Access
Immediate Source of Acquisition
Arrangement
Organization History
Biographical / Historical
Preferred Citation
Processing Information
Related Materials
Scope and Content of Collection
Publication Rights
Language of Material:
English
Contributing Institution:
University of California, Santa Cruz
Title: Shakespeare Santa Cruz records
creator:
Shakespeare Santa Cruz (Theatrical company)
Identifier/Call Number: UA.041
Identifier/Call Number: 253
Physical Description:
128.2 Linear Feet
85 boxes, 9 flat boxes, 4 roll boxes, and 3 flat file folders
Date (inclusive): 1980-2013
Language of Material: English
Access
Collection is open for research.
Immediate Source of Acquisition
Transferred to University Archives from Shakespeare Santa Cruz offices in 1992, 2013, 2014, and 2015. Materials from Paul
Whitworth and Ann Gibb transferred to University Archives in 2016.
Arrangement
This collection is arranged in seven series:
- Series 1: Production files
- Series 2: Administrative files
- Series 3: Artistic Directors' files
- Series 4: Marketing & Publicity files
- Series 5: Development files
- Series 6: Education & Outreach files
- Series 7: Media
Materials within each series are arranged chronologically unless otherwise specified.
Organization History
Shakespeare Santa Cruz (SSC) was a professional repertory theater company based in and supported by UC Santa Cruz (UCSC).
The non-profit theater company produced an annual summer festival that was started by Audrey Stanley and Karen Sinsheimer
in 1981 and ran until 2013. SSC was known for serving the local Santa Cruz community, from incorporating local child actors
into productions to its noted "Shakespeare to Go" high school outreach program. Each production was staged on the campus of
UCSC, often in the wooded Audrey Stanley and Karen Sinsheimer Festival Glen, which Artistic Director Paul Whitworth described
as "an eccentric fusion of Shakespeare's Globe, Chartres Cathedral, and Middle Earth." Yet, the company maintained a larger
national and global reach by including Actors Equity Association actors and by fostering a longstanding relationship with
performers from the Royal Shakespeare Company (RSC). Like RSC, Shakespeare Santa Cruz committed itself to studying the theory
and practice of contemporary Shakespeare performance, inviting scholars into the production process and providing UCSC students
with a window into the acting profession. In 2013, after UCSC was no longer able to provide financial support to the company,
Shakespeare Santa Cruz disbanded. In 2014, Santa Cruz Shakespeare was formed as an independent non-profit organization that
continues the tradition of summer theater festivals in the local community.
It was Audrey Stanley's 1975 production of
The Winter's Tale that caught the eye of UCSC Dean of Humanities and renowned Shakespearean scholar, Cesar Lombardi Barber, who first suggested
the possibility of a Santa Cruz festival. Barber's death early in 1981 prompted UCSC sociology professor Dane Archer to write
then-Chancellor Robert Sinsheimer, proposing a Shakespeare festival in Santa Cruz to honor Barber's memory, draw attention
to the campus, and provide a medium where often-strained town-gown relations could improve. By late 1980, a group of UCSC
faculty, staff, and students as well as members of the local community had already come together as Shakespeare Santa Cruz.

■ Directions ■
1. In the Shakespeare Santa Cruz collection guide, copy out the passage from "Identifier/Call Number: UA.041" to "Archives in 2016.".
2. List the series into which the Shakespeare Santa Cruz collection guide says the collection is arranged.

■ Given data ■
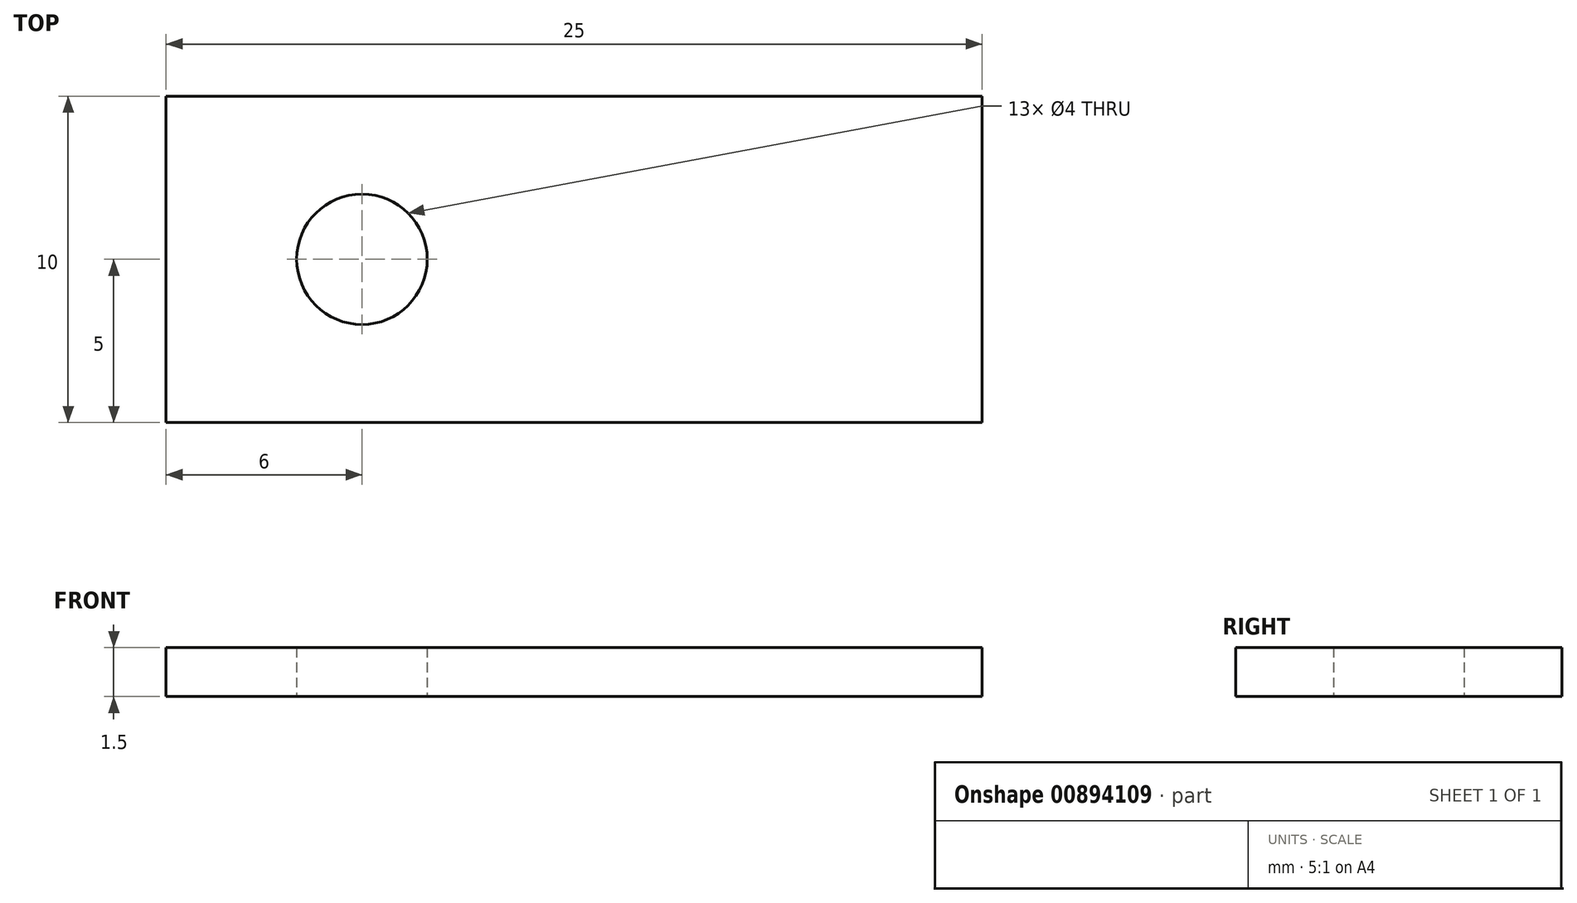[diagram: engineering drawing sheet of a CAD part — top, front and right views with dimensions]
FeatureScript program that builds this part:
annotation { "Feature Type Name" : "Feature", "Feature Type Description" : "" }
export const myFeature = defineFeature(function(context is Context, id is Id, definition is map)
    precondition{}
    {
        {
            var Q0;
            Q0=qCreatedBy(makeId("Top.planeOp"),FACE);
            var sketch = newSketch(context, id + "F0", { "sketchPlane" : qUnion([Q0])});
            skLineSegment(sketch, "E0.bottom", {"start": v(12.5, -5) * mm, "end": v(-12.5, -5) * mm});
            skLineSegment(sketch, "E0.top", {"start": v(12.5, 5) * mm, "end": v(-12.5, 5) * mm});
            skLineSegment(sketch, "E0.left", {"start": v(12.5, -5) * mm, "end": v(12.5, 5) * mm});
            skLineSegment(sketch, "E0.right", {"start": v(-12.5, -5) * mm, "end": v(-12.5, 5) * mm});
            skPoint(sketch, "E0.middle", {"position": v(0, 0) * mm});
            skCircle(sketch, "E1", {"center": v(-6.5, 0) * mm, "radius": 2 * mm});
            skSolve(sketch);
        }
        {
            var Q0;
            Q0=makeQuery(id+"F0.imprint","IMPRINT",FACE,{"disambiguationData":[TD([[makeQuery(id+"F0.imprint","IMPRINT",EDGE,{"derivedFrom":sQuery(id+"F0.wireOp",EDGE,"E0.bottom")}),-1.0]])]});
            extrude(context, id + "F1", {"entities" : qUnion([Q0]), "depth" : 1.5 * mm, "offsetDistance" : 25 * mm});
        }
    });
==
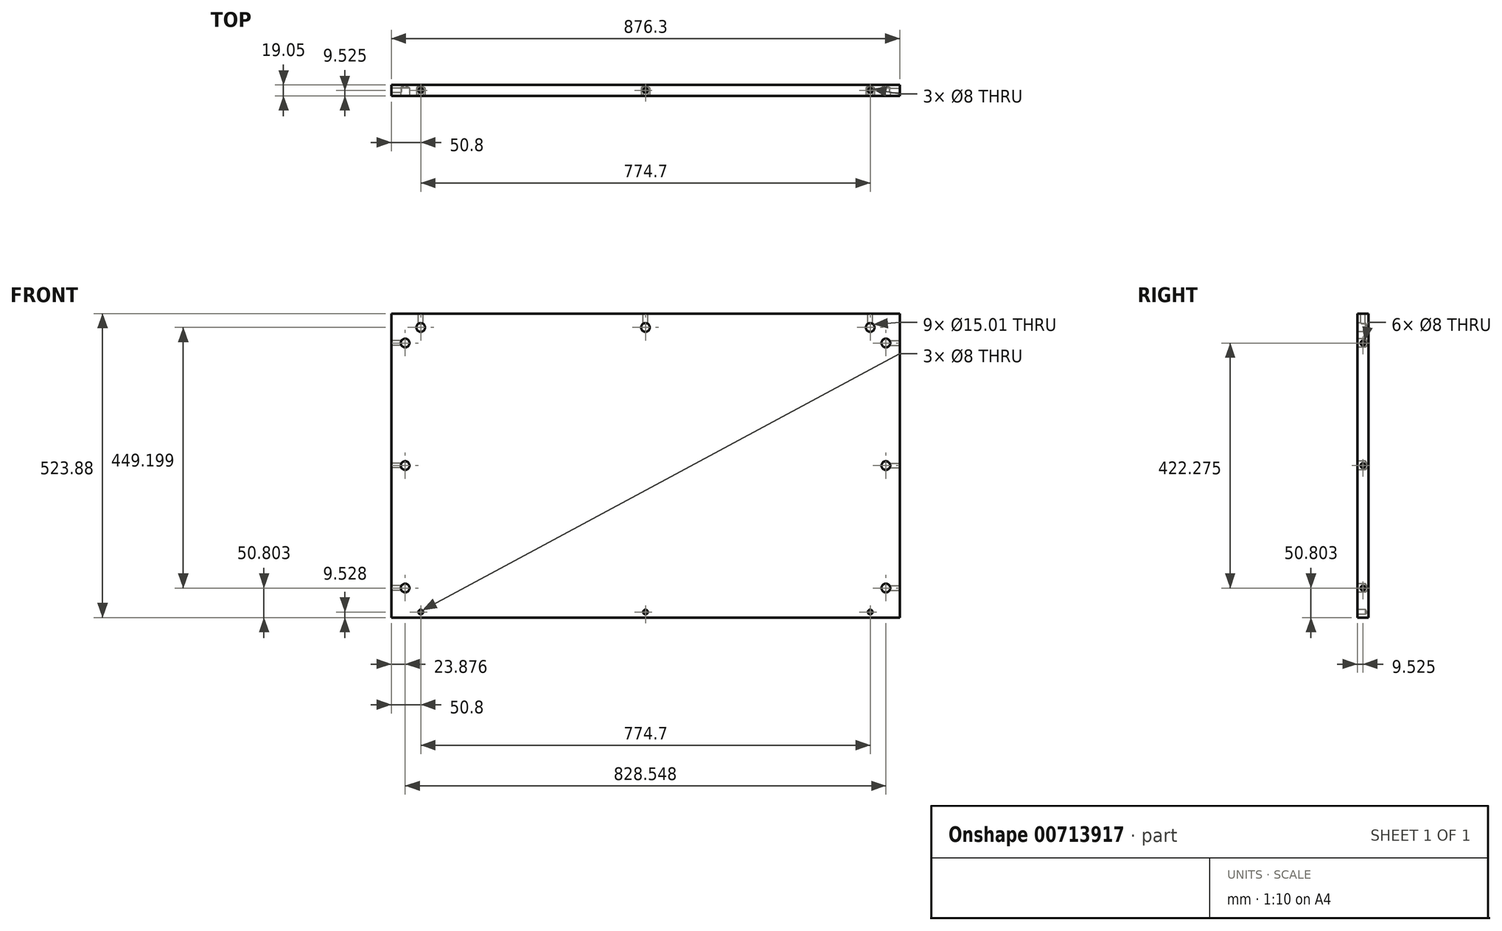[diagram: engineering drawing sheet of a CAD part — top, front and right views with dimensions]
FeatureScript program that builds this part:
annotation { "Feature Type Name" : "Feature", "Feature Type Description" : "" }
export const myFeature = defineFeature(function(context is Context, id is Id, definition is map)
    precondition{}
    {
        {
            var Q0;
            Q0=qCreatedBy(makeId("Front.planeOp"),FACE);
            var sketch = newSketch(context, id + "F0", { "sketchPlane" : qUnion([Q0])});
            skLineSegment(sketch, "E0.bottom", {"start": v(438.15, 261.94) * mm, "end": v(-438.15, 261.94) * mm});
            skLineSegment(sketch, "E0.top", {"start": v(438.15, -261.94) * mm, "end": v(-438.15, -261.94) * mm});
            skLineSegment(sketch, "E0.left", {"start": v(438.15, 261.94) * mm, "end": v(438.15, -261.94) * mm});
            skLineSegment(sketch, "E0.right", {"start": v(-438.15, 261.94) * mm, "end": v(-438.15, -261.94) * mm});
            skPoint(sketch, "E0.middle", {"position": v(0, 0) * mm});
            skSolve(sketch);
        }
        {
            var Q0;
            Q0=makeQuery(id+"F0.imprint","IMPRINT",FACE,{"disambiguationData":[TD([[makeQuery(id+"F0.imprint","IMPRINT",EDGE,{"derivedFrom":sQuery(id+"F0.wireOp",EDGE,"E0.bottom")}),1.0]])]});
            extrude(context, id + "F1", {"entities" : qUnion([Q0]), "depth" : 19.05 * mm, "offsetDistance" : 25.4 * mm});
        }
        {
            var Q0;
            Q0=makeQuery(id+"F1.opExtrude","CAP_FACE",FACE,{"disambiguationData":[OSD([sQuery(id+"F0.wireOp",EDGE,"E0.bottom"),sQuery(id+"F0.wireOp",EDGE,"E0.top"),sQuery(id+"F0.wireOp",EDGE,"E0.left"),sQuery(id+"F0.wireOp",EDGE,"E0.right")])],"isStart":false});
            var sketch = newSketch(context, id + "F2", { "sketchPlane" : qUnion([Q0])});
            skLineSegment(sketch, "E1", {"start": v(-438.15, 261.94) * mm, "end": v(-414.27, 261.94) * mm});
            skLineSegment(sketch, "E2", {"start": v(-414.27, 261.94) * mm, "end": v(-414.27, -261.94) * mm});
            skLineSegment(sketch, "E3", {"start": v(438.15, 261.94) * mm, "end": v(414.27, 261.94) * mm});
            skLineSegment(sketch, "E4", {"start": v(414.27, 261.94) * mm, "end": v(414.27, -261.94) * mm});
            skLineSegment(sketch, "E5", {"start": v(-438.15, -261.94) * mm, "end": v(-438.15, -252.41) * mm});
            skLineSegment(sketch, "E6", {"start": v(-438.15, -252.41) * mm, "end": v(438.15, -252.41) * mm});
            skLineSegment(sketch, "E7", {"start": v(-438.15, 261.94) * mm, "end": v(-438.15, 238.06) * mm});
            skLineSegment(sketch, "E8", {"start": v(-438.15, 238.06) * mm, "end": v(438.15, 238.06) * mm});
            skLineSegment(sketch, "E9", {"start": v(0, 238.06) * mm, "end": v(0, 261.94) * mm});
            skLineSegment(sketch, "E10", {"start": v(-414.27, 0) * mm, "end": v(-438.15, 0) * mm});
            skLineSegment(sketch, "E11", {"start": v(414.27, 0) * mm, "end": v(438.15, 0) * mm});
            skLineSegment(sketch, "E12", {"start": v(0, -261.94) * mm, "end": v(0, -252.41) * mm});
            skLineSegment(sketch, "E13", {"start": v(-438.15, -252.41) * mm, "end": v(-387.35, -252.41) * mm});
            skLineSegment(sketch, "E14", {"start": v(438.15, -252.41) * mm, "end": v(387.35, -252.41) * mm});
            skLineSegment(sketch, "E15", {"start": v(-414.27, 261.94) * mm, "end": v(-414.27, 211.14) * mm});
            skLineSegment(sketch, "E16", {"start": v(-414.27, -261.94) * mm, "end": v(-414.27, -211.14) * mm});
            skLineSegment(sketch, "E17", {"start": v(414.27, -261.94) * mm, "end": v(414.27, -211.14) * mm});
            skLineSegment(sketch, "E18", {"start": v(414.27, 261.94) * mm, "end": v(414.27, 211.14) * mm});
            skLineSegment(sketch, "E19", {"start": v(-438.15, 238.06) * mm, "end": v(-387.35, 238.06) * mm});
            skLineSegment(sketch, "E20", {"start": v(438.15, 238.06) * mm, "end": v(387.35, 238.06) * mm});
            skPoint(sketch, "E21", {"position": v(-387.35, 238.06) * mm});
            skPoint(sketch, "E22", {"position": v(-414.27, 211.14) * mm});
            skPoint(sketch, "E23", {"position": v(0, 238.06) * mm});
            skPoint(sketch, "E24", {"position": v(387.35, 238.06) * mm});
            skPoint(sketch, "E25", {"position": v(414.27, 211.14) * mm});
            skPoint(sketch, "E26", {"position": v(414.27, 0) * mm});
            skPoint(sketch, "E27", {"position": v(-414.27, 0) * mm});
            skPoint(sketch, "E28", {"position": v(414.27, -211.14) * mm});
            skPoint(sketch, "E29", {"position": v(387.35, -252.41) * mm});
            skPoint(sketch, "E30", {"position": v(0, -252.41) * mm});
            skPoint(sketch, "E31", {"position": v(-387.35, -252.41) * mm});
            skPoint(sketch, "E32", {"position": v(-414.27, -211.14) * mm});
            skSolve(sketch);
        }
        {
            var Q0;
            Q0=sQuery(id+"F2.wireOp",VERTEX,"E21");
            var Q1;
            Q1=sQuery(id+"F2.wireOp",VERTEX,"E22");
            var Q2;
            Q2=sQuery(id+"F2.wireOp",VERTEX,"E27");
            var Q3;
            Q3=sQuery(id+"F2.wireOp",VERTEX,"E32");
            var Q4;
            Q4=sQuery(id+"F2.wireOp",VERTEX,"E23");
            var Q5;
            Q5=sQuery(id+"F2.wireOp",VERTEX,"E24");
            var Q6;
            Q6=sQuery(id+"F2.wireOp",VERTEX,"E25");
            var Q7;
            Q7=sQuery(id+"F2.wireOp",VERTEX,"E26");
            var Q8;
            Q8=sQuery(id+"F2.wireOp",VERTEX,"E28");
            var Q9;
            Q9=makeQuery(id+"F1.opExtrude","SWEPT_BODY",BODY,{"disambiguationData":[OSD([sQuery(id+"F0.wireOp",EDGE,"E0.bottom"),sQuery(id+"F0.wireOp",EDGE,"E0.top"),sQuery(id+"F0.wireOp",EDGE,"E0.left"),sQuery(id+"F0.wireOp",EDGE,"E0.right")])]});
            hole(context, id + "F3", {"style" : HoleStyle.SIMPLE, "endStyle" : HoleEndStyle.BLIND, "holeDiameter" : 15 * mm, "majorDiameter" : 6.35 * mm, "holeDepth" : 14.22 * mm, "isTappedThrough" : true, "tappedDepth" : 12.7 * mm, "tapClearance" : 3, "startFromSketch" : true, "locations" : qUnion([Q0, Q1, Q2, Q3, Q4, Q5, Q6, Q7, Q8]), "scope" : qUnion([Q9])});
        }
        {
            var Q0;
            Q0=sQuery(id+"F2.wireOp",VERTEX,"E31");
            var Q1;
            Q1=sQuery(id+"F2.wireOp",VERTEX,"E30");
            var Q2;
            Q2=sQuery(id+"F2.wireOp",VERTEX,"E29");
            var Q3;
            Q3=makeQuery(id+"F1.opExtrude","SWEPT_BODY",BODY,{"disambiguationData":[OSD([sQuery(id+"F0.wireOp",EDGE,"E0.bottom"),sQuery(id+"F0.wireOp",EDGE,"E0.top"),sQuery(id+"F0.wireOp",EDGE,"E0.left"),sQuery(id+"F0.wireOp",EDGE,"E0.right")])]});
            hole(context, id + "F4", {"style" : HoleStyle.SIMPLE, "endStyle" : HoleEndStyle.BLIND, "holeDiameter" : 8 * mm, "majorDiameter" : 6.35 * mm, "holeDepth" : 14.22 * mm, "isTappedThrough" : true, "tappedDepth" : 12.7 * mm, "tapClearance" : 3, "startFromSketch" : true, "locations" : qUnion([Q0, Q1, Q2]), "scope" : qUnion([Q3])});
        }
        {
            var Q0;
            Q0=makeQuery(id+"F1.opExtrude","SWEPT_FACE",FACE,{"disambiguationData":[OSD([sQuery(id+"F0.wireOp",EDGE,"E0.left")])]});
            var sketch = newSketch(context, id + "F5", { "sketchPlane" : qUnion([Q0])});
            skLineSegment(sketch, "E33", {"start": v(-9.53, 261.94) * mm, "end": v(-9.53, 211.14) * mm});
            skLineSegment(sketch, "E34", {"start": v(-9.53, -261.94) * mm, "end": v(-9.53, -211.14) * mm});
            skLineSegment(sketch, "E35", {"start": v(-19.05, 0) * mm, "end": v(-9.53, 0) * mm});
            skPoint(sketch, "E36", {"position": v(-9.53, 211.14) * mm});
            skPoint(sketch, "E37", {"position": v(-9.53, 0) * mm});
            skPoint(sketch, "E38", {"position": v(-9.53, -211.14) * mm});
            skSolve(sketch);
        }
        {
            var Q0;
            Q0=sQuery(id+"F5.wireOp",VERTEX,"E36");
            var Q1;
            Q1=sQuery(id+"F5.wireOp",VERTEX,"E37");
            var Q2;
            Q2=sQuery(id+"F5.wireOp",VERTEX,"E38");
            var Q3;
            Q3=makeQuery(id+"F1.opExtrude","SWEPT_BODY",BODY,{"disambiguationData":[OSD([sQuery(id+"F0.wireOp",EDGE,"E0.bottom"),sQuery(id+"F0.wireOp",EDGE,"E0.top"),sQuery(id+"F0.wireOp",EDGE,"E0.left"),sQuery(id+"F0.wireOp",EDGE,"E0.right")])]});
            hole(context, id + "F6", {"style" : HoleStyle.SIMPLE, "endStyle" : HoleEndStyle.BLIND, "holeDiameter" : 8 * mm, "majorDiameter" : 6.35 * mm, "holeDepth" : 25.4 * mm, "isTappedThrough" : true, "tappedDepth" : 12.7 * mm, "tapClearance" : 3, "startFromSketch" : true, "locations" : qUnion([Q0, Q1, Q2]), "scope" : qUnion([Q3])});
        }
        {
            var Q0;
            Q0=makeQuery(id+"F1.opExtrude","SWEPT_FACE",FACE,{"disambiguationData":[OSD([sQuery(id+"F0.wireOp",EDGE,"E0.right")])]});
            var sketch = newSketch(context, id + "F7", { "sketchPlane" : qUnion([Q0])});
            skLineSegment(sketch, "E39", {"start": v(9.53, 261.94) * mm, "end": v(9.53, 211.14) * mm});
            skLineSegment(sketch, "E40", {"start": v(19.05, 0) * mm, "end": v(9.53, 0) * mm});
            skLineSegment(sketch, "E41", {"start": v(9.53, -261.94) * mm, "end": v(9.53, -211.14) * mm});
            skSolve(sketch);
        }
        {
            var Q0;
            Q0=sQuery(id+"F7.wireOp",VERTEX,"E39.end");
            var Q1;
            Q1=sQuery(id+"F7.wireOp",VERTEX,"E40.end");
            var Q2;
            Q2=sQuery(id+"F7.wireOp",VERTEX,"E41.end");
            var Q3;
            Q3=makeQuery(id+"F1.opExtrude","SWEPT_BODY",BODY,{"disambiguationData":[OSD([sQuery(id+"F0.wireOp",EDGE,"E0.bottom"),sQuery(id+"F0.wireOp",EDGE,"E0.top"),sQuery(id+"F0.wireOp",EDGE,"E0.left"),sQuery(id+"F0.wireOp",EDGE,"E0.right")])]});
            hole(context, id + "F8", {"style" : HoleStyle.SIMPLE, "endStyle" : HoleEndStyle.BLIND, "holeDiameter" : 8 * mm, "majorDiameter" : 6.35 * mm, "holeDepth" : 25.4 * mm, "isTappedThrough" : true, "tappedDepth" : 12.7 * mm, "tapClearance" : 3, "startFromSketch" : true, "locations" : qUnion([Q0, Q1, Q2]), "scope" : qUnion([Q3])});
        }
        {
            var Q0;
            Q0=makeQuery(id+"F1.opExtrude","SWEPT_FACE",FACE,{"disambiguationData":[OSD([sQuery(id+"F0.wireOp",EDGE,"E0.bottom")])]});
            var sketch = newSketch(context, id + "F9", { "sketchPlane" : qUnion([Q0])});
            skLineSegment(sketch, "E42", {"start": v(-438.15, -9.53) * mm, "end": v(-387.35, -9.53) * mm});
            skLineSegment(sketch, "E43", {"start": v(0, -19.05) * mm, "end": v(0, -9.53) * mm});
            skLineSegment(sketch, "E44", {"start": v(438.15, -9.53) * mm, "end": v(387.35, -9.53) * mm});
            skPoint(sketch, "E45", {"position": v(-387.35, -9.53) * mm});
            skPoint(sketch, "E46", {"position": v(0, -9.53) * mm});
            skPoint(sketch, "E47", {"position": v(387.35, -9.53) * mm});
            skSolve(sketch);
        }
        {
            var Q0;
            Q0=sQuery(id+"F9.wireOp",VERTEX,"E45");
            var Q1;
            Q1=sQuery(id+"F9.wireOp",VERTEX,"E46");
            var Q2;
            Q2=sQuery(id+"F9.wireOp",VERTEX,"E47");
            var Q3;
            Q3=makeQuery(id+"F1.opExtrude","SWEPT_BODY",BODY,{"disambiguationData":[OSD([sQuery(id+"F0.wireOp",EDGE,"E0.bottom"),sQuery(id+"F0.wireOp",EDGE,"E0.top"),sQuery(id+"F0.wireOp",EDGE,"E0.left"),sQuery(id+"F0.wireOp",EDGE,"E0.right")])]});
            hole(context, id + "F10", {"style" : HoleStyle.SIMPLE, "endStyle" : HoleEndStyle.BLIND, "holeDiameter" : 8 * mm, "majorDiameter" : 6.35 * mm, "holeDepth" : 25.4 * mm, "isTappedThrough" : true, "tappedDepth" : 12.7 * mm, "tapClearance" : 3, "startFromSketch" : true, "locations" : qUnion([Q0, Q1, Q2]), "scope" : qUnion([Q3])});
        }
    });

■ Correct answers ■
1.
Identifier/Call Number: UA.041
Identifier/Call Number: 253
Physical Description:
128.2 Linear Feet
85 boxes, 9 flat boxes, 4 roll boxes, and 3 flat file folders
Date (inclusive): 1980-2013
Language of Material: English
Access
Collection is open for research.
Immediate Source of Acquisition
Transferred to University Archives from Shakespeare Santa Cruz offices in 1992, 2013, 2014, and 2015. Materials from Paul
Whitworth and Ann Gibb transferred to University Archives in 2016.

2.
- Series 1: Production files
- Series 2: Administrative files
- Series 3: Artistic Directors' files
- Series 4: Marketing & Publicity files
- Series 5: Development files
- Series 6: Education & Outreach files
- Series 7: Media